Thursday, June 28, 2007

Introducing Aimee


Nicknames.  I make fun of the guy who insists on giving all his friends nicknames.  Since my blog project has begun, I realize... I am that guy.  I nickname everyone.  To be fair, the reason I call Aimee "Sheppy" is because there were three Amy/Aimees in our office, and we had to distinguish.  Although none of those foxy ladies work with me anymore (thus negating the need for nicknames), it's a struggle to call them by their given names. 

Introduction.  Sheppy.  Sheppers.  Sheepperdoodlydoo.  Crazy about that gal.  She and I had to work Gay Pride Day 2004, in a building that was directly on the parade route.  The two newbies in the office, we didn't know to ask for the day off.  We probably wouldn't have gotten it off, anyway.  We did get to wear jeans to work, though.  We tag-teamed it all day, one person going downstairs and watching the floats while the other manned phone calls.  In the meantime, our drunken compatriots staggered upstairs to visit with us.  After 8 hours of resentment, we decided to jump in a cab and get a glass of wine elsewhere.  We arrived at Sullivan's where I met Janet (to be exposed later) who served us pinot grigio and appetizers.  We told each other our life stories.  This was the first time I really got to know what an amazing journalist she is.  And funny as all get out.  She is easily the funniest woman I know.  On the cab ride home, Sheppy advised the cabbie, "Take good care of her.  She is a blushing flower."

Comedy.  I realize what a wonderfully naughty sense of humor Sheppy has when I take comedy too far with other friends.  If anyone ever saw the text messages we send back and forth, they would either gag or think that we are a passionate lesbian couple. 
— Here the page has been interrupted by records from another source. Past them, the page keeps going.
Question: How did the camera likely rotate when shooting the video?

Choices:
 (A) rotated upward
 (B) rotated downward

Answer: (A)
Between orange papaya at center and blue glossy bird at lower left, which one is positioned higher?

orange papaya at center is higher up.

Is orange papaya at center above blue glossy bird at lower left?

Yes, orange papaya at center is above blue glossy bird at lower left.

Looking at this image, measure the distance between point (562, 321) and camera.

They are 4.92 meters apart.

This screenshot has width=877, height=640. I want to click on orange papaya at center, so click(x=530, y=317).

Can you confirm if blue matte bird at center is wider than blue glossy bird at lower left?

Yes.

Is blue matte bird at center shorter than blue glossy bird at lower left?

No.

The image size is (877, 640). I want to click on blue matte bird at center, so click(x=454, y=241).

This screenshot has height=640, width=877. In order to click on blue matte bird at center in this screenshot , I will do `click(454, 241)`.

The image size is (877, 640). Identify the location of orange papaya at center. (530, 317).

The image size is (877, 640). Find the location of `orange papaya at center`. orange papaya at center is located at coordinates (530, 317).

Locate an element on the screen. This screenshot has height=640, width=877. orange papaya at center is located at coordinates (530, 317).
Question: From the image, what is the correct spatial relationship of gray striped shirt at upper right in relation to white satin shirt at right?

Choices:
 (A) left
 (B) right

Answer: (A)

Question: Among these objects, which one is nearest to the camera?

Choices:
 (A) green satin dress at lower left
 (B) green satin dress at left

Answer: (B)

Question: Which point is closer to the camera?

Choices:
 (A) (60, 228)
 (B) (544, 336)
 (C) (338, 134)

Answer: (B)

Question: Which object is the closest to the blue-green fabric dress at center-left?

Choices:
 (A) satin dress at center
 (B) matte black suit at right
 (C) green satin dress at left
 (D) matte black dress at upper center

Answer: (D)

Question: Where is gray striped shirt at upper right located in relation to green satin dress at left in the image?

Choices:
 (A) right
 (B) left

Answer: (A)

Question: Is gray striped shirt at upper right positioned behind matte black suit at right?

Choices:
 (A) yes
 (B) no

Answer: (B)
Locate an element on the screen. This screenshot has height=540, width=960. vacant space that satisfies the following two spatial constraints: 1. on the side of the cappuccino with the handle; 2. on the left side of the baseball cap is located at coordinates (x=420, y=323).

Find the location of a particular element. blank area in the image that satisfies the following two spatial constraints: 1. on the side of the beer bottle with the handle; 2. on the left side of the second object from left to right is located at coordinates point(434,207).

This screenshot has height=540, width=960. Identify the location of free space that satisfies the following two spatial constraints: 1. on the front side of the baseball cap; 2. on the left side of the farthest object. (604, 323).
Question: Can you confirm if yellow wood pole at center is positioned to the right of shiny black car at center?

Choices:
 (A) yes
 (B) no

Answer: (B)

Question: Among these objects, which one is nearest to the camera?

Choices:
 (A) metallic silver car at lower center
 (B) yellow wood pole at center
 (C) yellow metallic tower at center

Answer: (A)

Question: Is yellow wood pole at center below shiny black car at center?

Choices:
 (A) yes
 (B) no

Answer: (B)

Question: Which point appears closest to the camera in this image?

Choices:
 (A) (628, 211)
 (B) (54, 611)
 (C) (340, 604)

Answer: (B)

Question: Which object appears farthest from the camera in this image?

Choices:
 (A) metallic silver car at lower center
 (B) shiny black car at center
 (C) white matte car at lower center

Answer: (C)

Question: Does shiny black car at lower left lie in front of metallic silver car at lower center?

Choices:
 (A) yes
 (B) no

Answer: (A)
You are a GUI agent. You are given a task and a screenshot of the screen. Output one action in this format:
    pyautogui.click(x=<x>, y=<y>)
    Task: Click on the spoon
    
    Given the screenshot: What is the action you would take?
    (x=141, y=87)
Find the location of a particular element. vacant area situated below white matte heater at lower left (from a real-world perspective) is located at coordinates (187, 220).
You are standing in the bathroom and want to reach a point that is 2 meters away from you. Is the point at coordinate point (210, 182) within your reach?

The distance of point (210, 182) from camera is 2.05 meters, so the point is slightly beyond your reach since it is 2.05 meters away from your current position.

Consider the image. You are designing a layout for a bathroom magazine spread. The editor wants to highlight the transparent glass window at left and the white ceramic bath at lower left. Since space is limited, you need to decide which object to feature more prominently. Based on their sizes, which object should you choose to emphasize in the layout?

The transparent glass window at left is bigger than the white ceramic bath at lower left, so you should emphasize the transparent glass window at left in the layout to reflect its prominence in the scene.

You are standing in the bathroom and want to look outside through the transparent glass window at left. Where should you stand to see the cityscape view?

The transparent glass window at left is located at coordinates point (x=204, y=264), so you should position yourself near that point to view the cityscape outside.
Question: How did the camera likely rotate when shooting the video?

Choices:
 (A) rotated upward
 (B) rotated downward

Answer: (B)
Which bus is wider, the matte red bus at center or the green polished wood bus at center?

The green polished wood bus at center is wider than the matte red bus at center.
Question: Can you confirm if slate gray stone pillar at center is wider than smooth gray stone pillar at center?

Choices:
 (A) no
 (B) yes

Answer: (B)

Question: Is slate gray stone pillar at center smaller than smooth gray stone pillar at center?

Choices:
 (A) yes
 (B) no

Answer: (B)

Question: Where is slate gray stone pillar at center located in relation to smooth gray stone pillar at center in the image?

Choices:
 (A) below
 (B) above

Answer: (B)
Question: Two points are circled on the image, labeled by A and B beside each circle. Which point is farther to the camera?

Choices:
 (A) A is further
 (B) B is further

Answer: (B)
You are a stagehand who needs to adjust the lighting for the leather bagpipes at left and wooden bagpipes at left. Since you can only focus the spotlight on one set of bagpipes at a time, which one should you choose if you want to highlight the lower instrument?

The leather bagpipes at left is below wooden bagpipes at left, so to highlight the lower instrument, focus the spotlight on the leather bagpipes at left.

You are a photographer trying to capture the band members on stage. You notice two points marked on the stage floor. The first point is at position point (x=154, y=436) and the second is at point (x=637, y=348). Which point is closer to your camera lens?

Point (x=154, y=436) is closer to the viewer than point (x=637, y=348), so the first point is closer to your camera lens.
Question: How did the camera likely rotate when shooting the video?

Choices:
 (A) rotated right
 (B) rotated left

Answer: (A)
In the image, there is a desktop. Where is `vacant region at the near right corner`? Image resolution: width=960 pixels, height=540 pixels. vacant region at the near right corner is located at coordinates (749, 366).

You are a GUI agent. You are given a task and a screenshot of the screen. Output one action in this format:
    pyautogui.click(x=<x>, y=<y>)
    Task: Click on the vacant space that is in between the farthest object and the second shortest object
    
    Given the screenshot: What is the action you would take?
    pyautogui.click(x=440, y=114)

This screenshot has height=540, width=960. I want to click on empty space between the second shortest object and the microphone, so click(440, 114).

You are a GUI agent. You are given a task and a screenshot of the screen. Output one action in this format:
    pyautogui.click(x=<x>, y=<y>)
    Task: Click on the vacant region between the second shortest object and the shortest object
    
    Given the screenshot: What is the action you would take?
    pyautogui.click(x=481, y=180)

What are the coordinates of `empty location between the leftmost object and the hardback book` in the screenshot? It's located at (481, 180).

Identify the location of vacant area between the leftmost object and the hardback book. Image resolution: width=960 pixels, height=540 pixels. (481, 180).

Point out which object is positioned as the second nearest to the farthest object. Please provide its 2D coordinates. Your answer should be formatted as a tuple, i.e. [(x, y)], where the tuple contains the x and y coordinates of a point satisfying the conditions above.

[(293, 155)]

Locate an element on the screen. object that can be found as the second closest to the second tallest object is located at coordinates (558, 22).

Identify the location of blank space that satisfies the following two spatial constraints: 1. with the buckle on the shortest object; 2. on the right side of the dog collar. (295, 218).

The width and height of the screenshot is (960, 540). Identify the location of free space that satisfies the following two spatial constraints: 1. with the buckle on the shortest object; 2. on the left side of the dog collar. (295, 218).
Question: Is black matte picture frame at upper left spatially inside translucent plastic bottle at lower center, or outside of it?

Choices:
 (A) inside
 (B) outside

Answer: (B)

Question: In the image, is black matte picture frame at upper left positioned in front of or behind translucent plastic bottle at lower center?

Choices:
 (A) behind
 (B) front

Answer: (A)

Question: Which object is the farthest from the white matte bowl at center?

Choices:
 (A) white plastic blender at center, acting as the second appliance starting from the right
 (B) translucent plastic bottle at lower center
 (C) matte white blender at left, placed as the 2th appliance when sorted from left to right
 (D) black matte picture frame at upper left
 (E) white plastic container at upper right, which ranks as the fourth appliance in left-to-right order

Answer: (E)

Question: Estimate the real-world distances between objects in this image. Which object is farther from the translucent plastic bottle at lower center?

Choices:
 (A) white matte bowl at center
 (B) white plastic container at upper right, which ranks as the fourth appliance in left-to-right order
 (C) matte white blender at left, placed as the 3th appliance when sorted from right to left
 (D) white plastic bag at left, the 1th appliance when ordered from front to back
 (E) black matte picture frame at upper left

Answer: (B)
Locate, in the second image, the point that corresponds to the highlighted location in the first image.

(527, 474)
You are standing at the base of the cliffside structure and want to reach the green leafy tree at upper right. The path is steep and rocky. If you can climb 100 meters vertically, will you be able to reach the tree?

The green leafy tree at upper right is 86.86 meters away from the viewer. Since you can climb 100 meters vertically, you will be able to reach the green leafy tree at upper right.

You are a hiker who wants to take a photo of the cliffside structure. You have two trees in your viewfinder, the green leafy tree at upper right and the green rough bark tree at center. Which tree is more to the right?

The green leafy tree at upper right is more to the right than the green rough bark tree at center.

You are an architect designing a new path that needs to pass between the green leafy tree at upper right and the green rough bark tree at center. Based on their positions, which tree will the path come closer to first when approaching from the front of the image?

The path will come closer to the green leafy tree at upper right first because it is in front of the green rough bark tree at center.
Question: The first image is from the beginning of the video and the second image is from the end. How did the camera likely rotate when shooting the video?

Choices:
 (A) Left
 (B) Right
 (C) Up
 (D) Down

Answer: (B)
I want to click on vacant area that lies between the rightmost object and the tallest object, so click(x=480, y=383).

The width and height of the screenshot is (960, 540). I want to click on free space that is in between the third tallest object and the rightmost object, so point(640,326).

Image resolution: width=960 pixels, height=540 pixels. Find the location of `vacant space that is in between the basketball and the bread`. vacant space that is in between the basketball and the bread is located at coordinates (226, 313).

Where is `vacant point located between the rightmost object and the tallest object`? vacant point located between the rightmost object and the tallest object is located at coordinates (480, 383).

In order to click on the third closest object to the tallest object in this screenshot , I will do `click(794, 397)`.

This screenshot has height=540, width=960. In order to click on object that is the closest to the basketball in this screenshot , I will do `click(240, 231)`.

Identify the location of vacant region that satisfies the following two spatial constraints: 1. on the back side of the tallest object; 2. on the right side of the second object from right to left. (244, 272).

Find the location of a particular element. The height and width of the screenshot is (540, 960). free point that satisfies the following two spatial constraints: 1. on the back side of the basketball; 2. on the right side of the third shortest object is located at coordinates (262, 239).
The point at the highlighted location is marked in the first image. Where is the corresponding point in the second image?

Education.  I have learned so much from Sheppy.  How to talk to boys.  How to talk to girls.  How to get a raise.  How to draw a line in the sand.  How to go back to school despite debt and work constraints.  How to tip your server.  How to stand up for your friends.  Sheppy is consistently strong and outspoken.  I often pretend to be her when I am in a stressful or unpleasant situation.  There is only one time I can think of when I was stronger than her.  Sheppy and I planned an evening together.  She called me to push back the time at the last minute.  I waited an hour.  She called again.   I waited another hour.  She called again.  She was outside of my house.  Stuck in a cab.  Taxi-man would not let her pay with a credit card.  When Sheppy originally got in the cab, she told him she had no cash, and he was fine with it.  Sheppy told me she was a little scared.  It was after 11pm, and the tone in her voice was the most vulnerable I ever heard from her.  I stormed out of the vestibule.  I jumped in the cab, slammed the door, and launched into a diatribe that sounded a little like, "$19.05, hmmm.  Since you have decided to deceive my friend, and hold her hostage while she is ready to pay good money for a long ride from downtown, you will drive us to the next ATM machine on your dollar.  Take a right at the end of the street.  Don't mind me while I look for a nickel.  You will NOT be getting a tip.  (Aside to Sheppy) This is bullshit."

Sheppy took my arm and smiled, "Boner."  When we arrived at Bridgeview Bank on Clark, she inserted her debit card. 

"This machine is unable to perform the transaction.  Sorry for the inconvenience." We had to laugh.  I tried my own card as I reminded the cabbie that I have already made a note of the charge before we left for the ATM.  "This machine is unable to perform the transaction.  Sorry for the inconvenience."  Big laugh. 

"Well, car #5486," I chortled, "Looks like you're going to have to drive us to another ATM.  This one has nothing left." 

"Well, sometimes this credit card machine does work," Taxi-man admitted.  "Let me try your card, and we'll see if it works."  And guess what?  Sheppy the Tipper refused to stiff him, and I guess that was her prerogative.  He offered us a free ride home, and we chose to walk. 

Farewells.  Although we are relatively new friends, we have been around to seen each other through a few major family issues.  Marriage, pregnancies, kidneys, death in the family, we have been each other's counselors.  It seems whenever one is up, the other is down, and we keep each other floating along.  The day Sheppy told me she was moving, she cried.  I didn't.  I blame the last year for my unusual lack of tears.  If there is anything I think I can teach my teacher, it is that farewell does not mean goodbye.  I never thought I could make closer bonds than my childhood friends.  In this short amount of time, I have fallen madly in friendship with Sheppy.  I am not worried about us in the least.  Thankfully she is going to a place that I visit semi-regularly.  Gone are the days of our twice weekly excursions to Lensly's, Egan's, Andy's or her apartment.  However, I guess it will be a good chance for both of us to get to the gym more often.